» EXCERPTED TEXT:
Understanding Quadratic Functions

Before we jump into finding the vertex, let's quickly recap what a quadratic function is. A quadratic function is a polynomial function of the second degree, meaning the highest power of the variable (usually x) is 2. The general form of a quadratic function is:

f(x) = ax² + bx + c

Where a, b, and c are constants, and a is not equal to 0. The graph of a quadratic function is a parabola, which is a U-shaped curve. This parabola can open upwards (if a > 0) or downwards (if a < 0). The vertex is a crucial point on this parabola – it's either the minimum point (if the parabola opens upwards) or the maximum point (if the parabola opens downwards).

In our specific example, f(x) = x² + 10x - 3, we can see that a = 1, b = 10, and c = -3. Since a is positive (1 > 0), the parabola opens upwards, meaning the vertex represents the minimum point of the function.

» GIVEN DATA:
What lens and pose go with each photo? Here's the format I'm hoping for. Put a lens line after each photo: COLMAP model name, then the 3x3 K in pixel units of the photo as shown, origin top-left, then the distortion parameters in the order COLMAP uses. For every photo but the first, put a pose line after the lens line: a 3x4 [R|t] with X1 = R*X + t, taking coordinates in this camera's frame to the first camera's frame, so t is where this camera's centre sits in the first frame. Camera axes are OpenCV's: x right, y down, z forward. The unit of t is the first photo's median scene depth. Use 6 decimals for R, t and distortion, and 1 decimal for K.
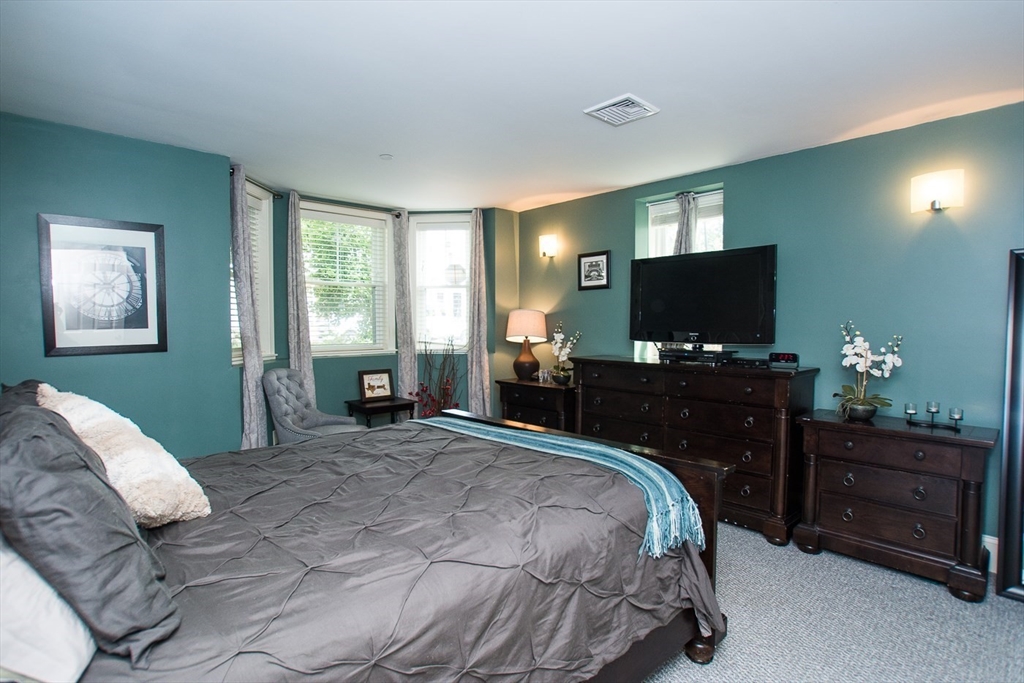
lens RADIAL K [[538.8, 0, 509.9], [0, 538.8, 338.9], [0, 0, 1]] dist [0.000738, 0.000733]
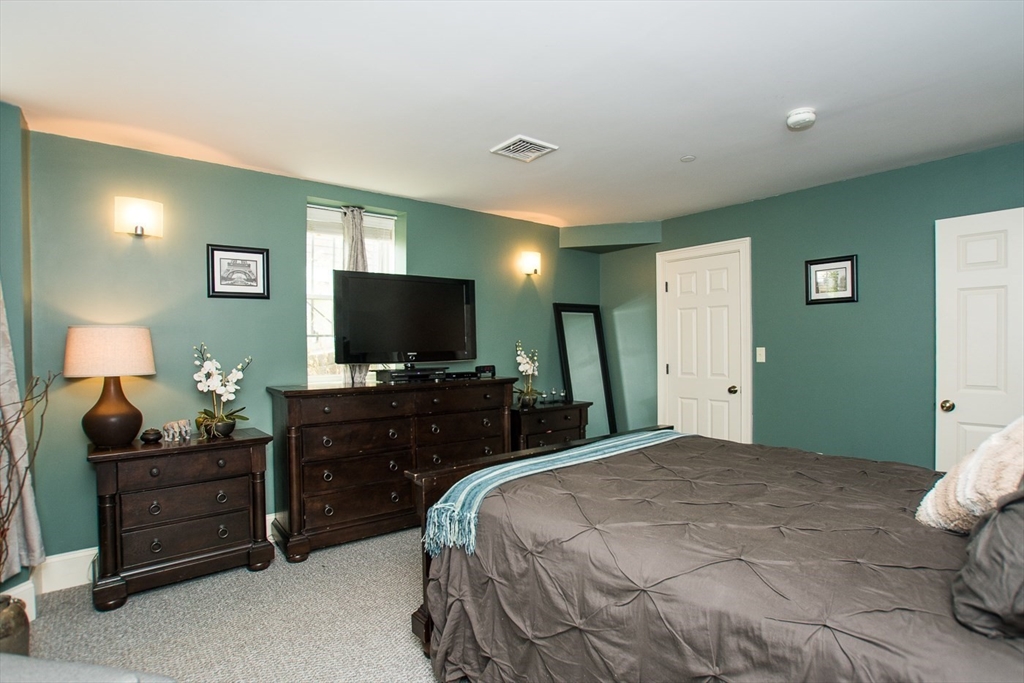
lens RADIAL K [[533.3, 0, 513.8], [0, 533.3, 345.2], [0, 0, 1]] dist [0.000762, 0.000620]
pose [[0.071191, -0.009820, 0.997414, -0.586890], [0.036164, 0.999320, 0.007257, -0.022635], [-0.996807, 0.035554, 0.071498, 0.645255]]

» TASKS FOR THIS EXERCISE:
• A. For the text on quadratic functions, state whether each statement agrees with it, answering yes or no and quoting the deciding words: (i) the graph of a quadratic function is a parabola; (ii) in f(x) = x² + 10x - 3, the constant c equals 3; (iii) when a < 0, the vertex is the minimum point.
• B. Write the next part of the text on quadratic functions, picking up after its final sentence.
The lines have no connection to the text on quadratic functions.

» EXPECTED OUTPUTS:
• A.
(i) Yes: "The graph of a quadratic function is a parabola, which is a U-shaped curve."
(ii) No: "a = 1, b = 10, and c = -3"
(iii) No: "This parabola can open upwards (if a > 0) or downwards (if a < 0)" and "or the maximum point (if the parabola opens downwards)"

• B.
Why is the vertex so important? Well, it gives us key information about the quadratic function's behavior. It tells us the function's minimum or maximum value, and it helps us understand the symmetry of the parabola. The vertex is located at the axis of symmetry, which is a vertical line that divides the parabola into two symmetrical halves. Knowing the vertex allows us to easily sketch the graph of the quadratic function and analyze its properties.

Methods to Find the Vertex

There are several methods to find the coordinates of the vertex of a quadratic function. We'll explore three popular approaches:

1. Using the Vertex Formula: This is the most direct method, using a formula derived from completing the square.
2. Completing the Square: This method involves rewriting the quadratic function in vertex form, which directly reveals the vertex coordinates.
3. Using Calculus (Finding the Derivative): This method uses calculus concepts to find the critical point, which corresponds to the vertex.

Let's dive into each method in detail.

1. Using the Vertex Formula

The vertex formula is a powerful tool for quickly finding the vertex of a quadratic function. It directly provides the x-coordinate of the vertex, which can then be used to find the y-coordinate. The vertex formula is given by:

x = -b / (2a)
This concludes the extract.